The set of all portfolios with the same utility score plots as a risk-indifference curve. An investor will accept any portfolio with a utility score on her risk-indifference curve as being equally acceptable.
However, there are many possible portfolios on many risk-indifference curves that do not yield the highest return for a given risk. All of these portfolios lie below the efficient frontier. The optimal portfolio is a portfolio on the efficient frontier that would yield the best combination of return and risk for a given investor, which would give that investor the most satisfaction.
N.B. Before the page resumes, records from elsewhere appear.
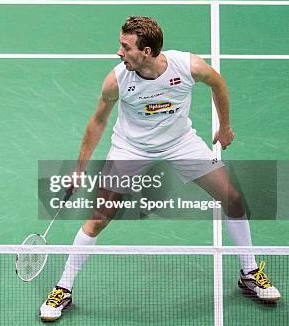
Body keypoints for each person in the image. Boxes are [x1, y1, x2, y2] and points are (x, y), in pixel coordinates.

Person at [39, 16, 281, 322]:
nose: (118, 52)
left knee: (232, 198)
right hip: (131, 148)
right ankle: (64, 287)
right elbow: (98, 121)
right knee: (99, 217)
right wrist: (79, 169)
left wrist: (225, 126)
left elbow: (217, 82)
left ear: (148, 51)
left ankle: (249, 272)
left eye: (126, 47)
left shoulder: (187, 67)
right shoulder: (117, 80)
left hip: (181, 143)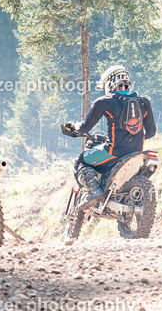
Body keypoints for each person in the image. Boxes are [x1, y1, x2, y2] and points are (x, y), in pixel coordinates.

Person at [65, 65, 156, 211]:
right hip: (137, 152)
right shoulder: (144, 102)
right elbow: (151, 133)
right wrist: (132, 138)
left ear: (109, 82)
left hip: (113, 152)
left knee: (80, 160)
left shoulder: (104, 102)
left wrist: (73, 126)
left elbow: (84, 128)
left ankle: (95, 191)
These risk-indifference curves, calculated with the utility formula with the risk aversion coefficient = 2, but with higher utility values resulting from setting the risk-free rate to successively higher values. Of course, any investor, regardless of risk aversion, would like to receive a higher return for the same risk. The utility of these risk-indifference curves is that they allow the selection of the optimum portfolio out of all those that are attainable by combining these curves with the efficient frontier. Where 1 of the curves intersects the efficient frontier at a single point is the portfolio that will yield the best risk-return trade-off for the risk that the investor is willing to accept.
In the graph below, risk-indifference curves are plotted along with the investment opportunity set of attainable portfolios. Data points outside of the investment opportunity set designate portfolios that are not attainable, while those portfolios that lie along the northwest boundary of the investment opportunity set is the efficient frontier. All portfolios that lie below the efficient frontier have a risk-return trade-off that is inferior to those that lie on the efficient frontier. If a utility curve intersects the efficient frontier at 2 points, there are a number of portfolios on the same curve that lie below the efficient frontier; hence they are not optimal. Remember that all points on a risk-indifference curve are equally attractive to the investor; therefore, if any points on the indifference curve lie below the efficient frontier, then no point on that curve can be an optimum portfolio for the investor. If a utility curve lies wholly above the efficient frontier, then there is no attainable portfolio on that utility curve.
However, there is a utility curve such that it intersects the efficient frontier at a single point this is the optimum portfolio. The only attainable portfolio is on the efficient frontier, and thus, provides the greatest satisfaction to the investor. The optimum portfolio will yield the highest return for the amount of risk that the investor is willing to take.